* **TAREFA A REALIZAR**
Mostre todas as linhas dos registros em que aparece a palavra "shown", levando em conta a diferença entre maiúsculas e minúsculas.

* **REGISTROS FORNECIDOS**
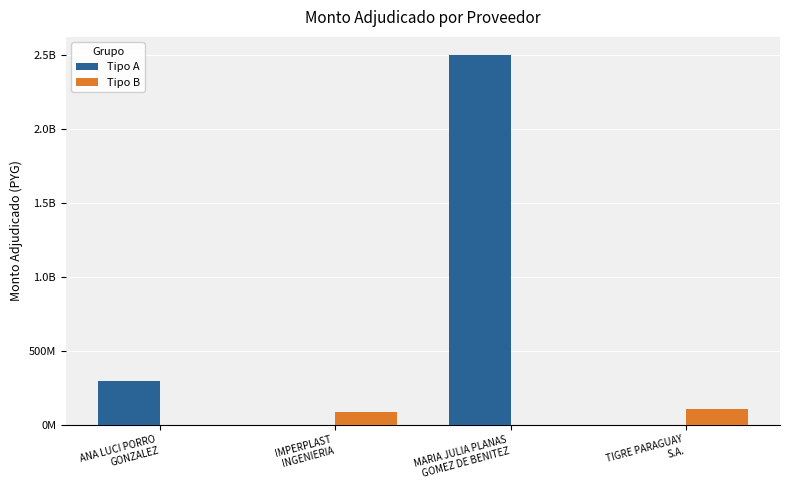

What are all the series names shown in the legend?

Tipo A, Tipo B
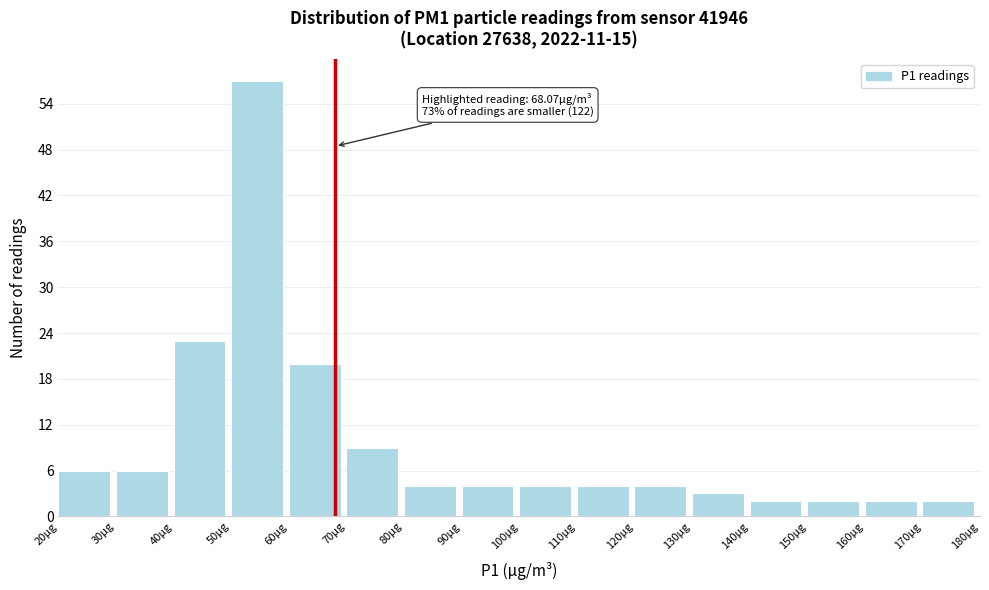

Over which range of the x-axis is the bar tallest?

50 to 60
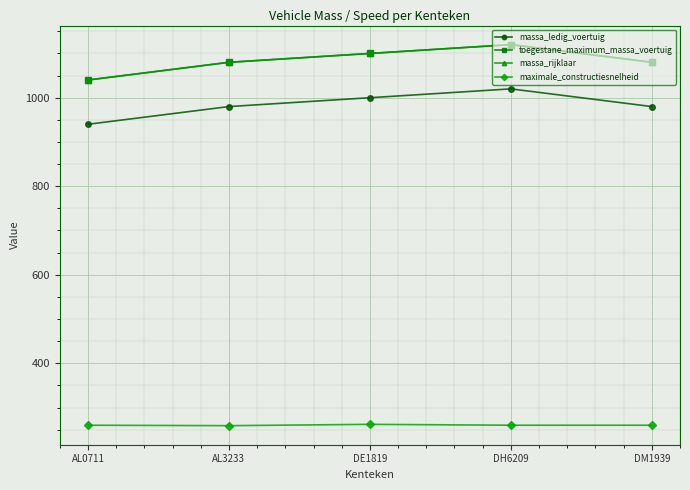

What is the approximate value of toegestane_maximum_massa_voertuig at AL0711?

1040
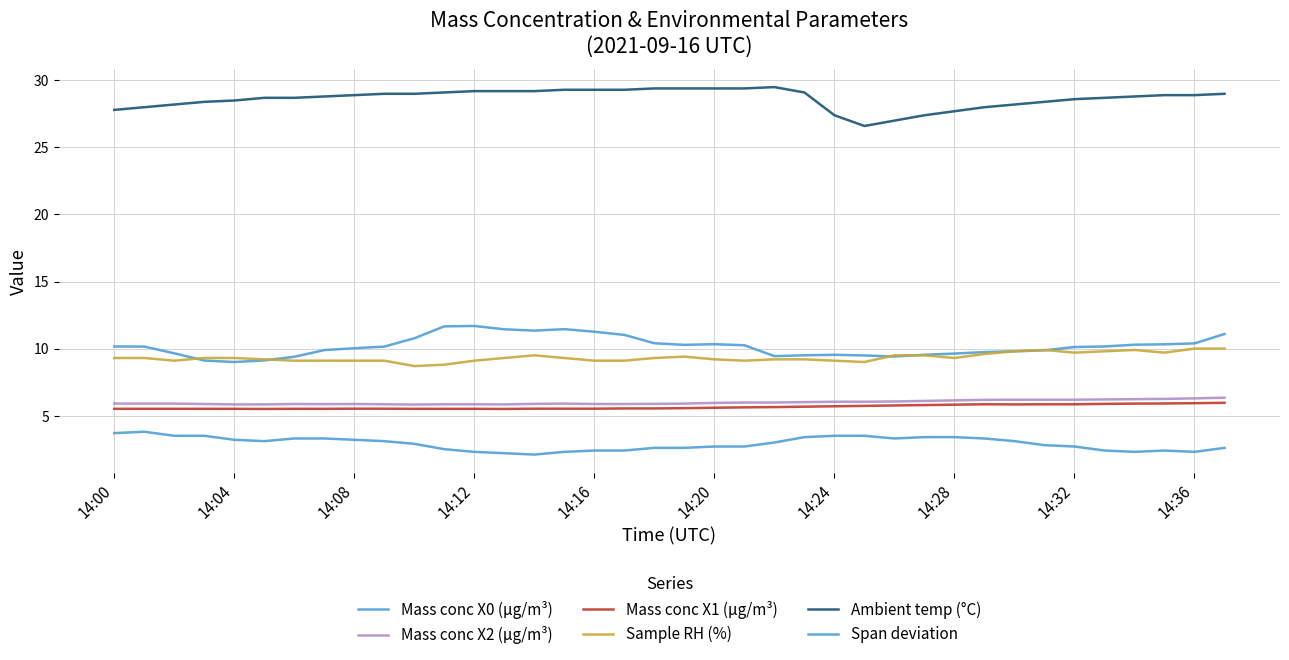

How many lines are shown in the chart?

6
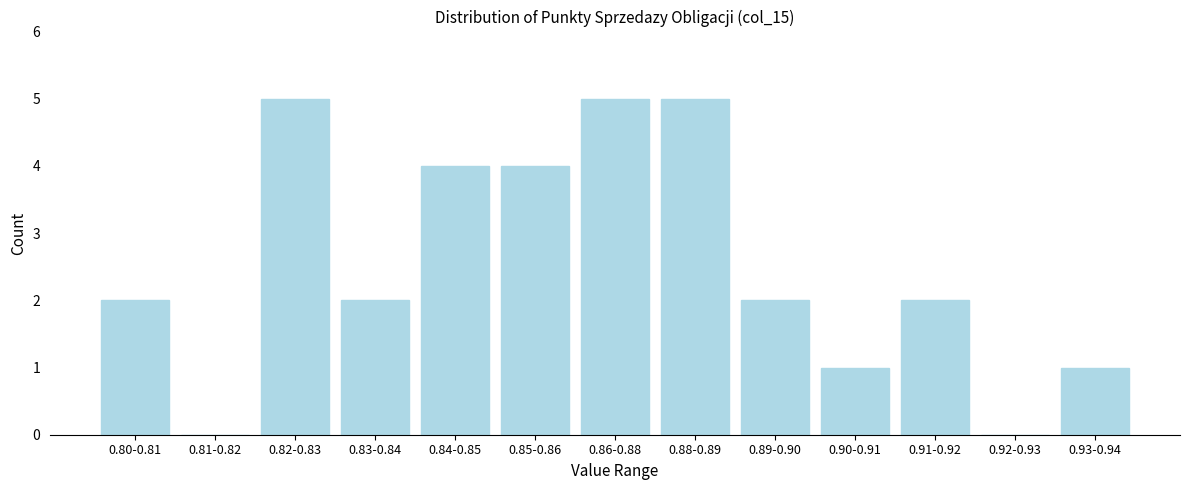

Reading left to right, what are all the values shown in this chart?

0.80-0.81=2	0.81-0.82=0	0.82-0.83=5	0.83-0.84=2	0.84-0.85=4	0.85-0.86=4	0.86-0.88=5	0.88-0.89=5	0.89-0.90=2	0.90-0.91=1	0.91-0.92=2	0.92-0.93=0	0.93-0.94=1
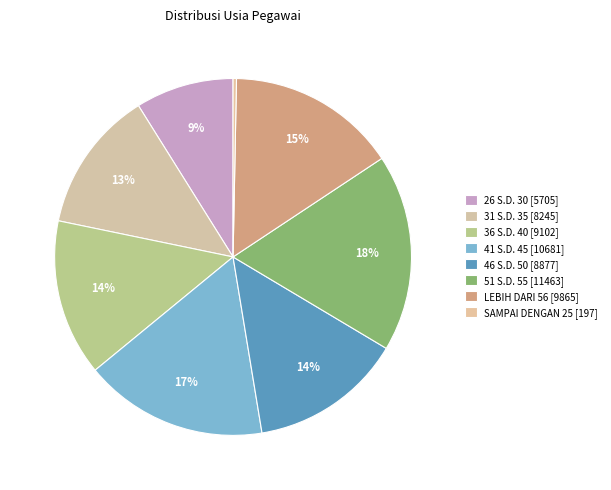

To the nearest percent, what is the combined percentage of SAMPAI DENGAN 25 and 46 S.D. 50?

14%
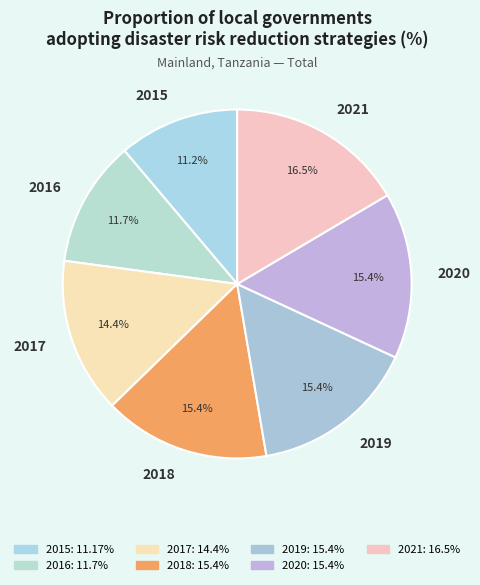

Does any single category account for the majority?

No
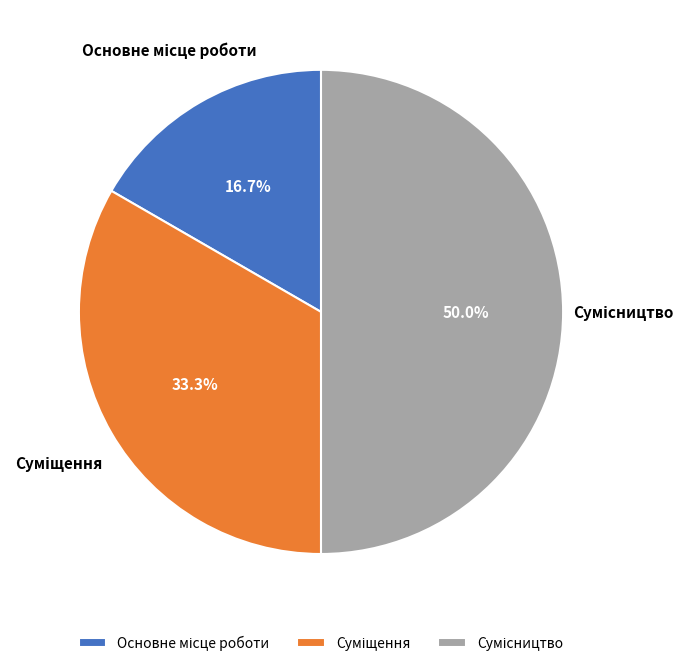

How many segments does this pie chart have?

3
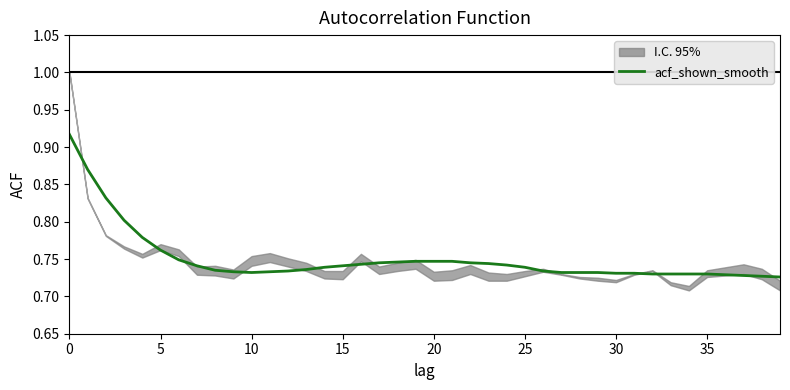

Is it true that the value at 34 is 1.0?

False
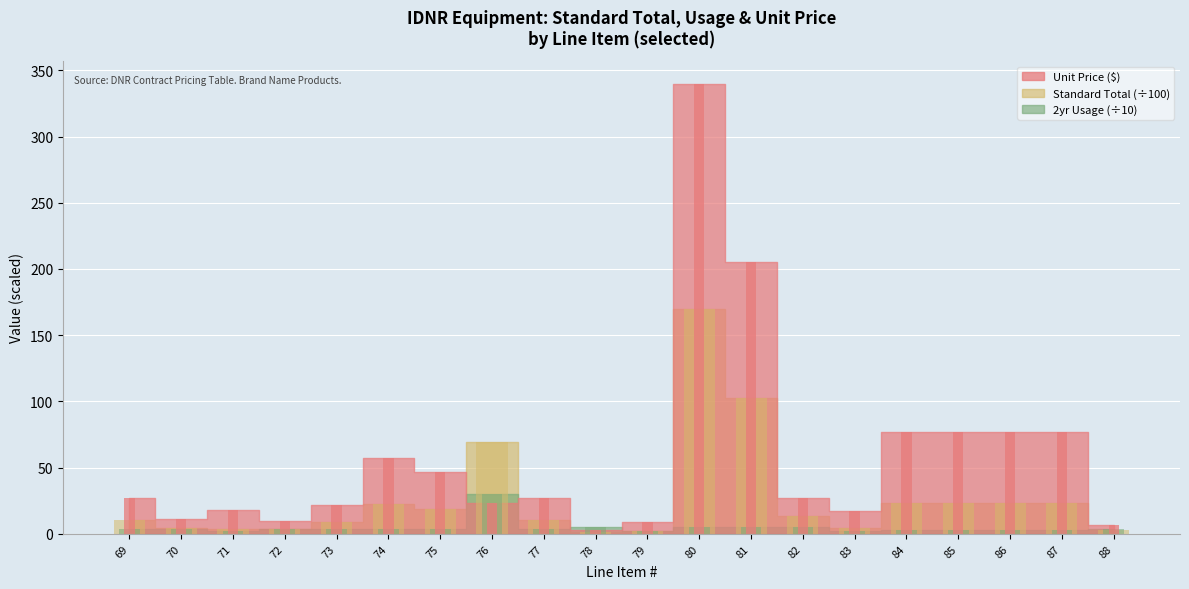

Which label corresponds to the largest value in the chart?

80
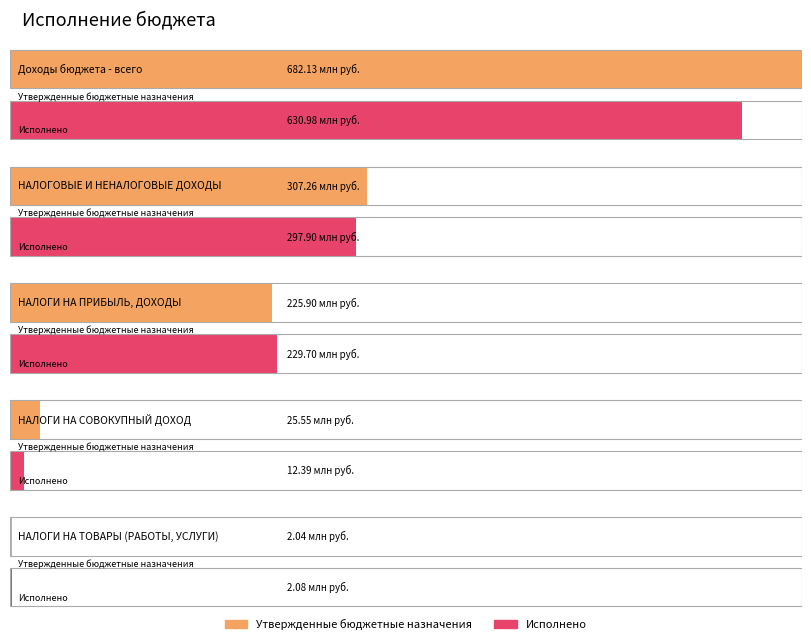

Which series changed the most between Доходы бюджета - всего and НАЛОГИ НА ТОВАРЫ (РАБОТЫ, УСЛУГИ)?

Утвержденные бюджетные назначения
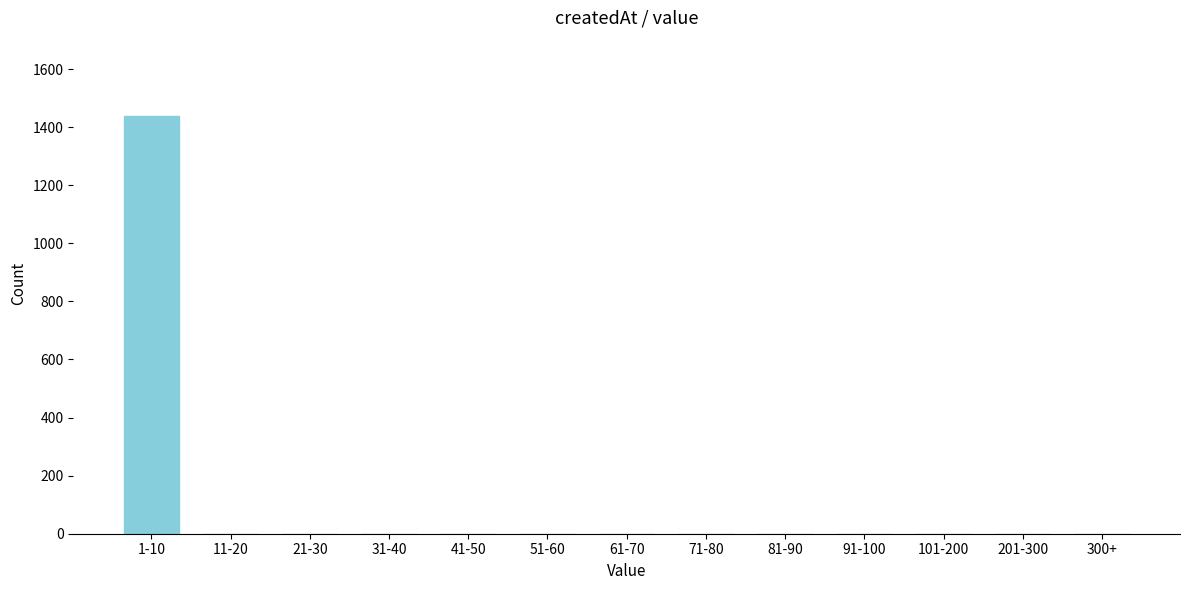

Reading left to right, extract all data points from this chart.

1-10=1438	11-20=0	21-30=0	31-40=0	41-50=0	51-60=0	61-70=0	71-80=0	81-90=0	91-100=0	101-200=0	201-300=0	300+=0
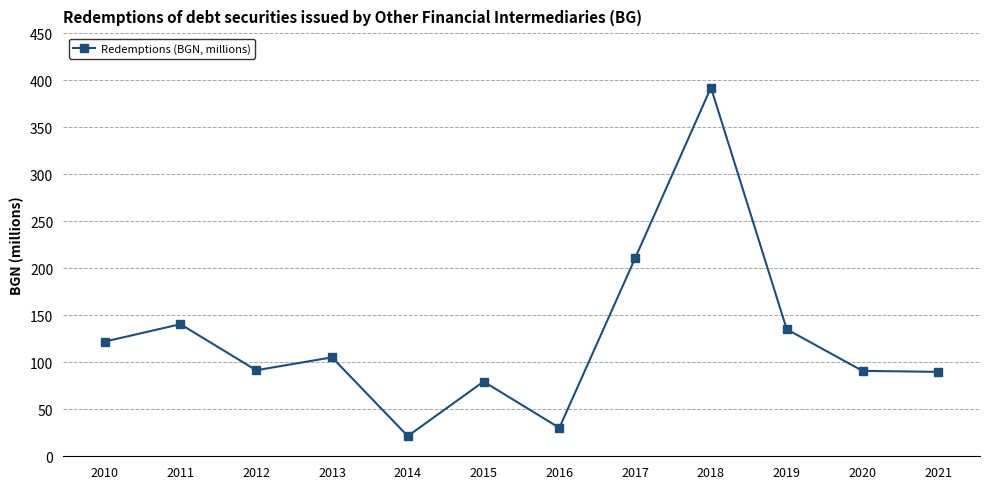

How many lines are shown in the chart?

1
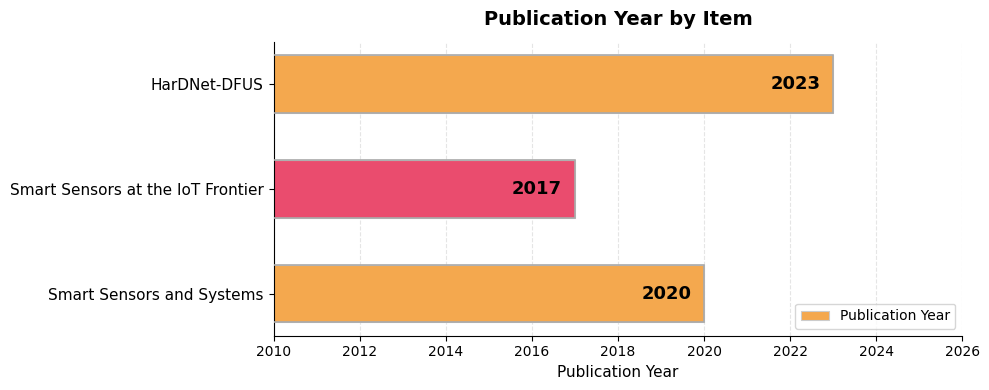

List the labels in order of value, smallest first.

Smart Sensors at the IoT Frontier, Smart Sensors and Systems, HarDNet-DFUS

* **RESPOSTA**
What are all the series names shown in the legend?
How many lines are shown in the chart?
Reading left to right, what are all the values shown in this chart?
How many lines are shown in the chart?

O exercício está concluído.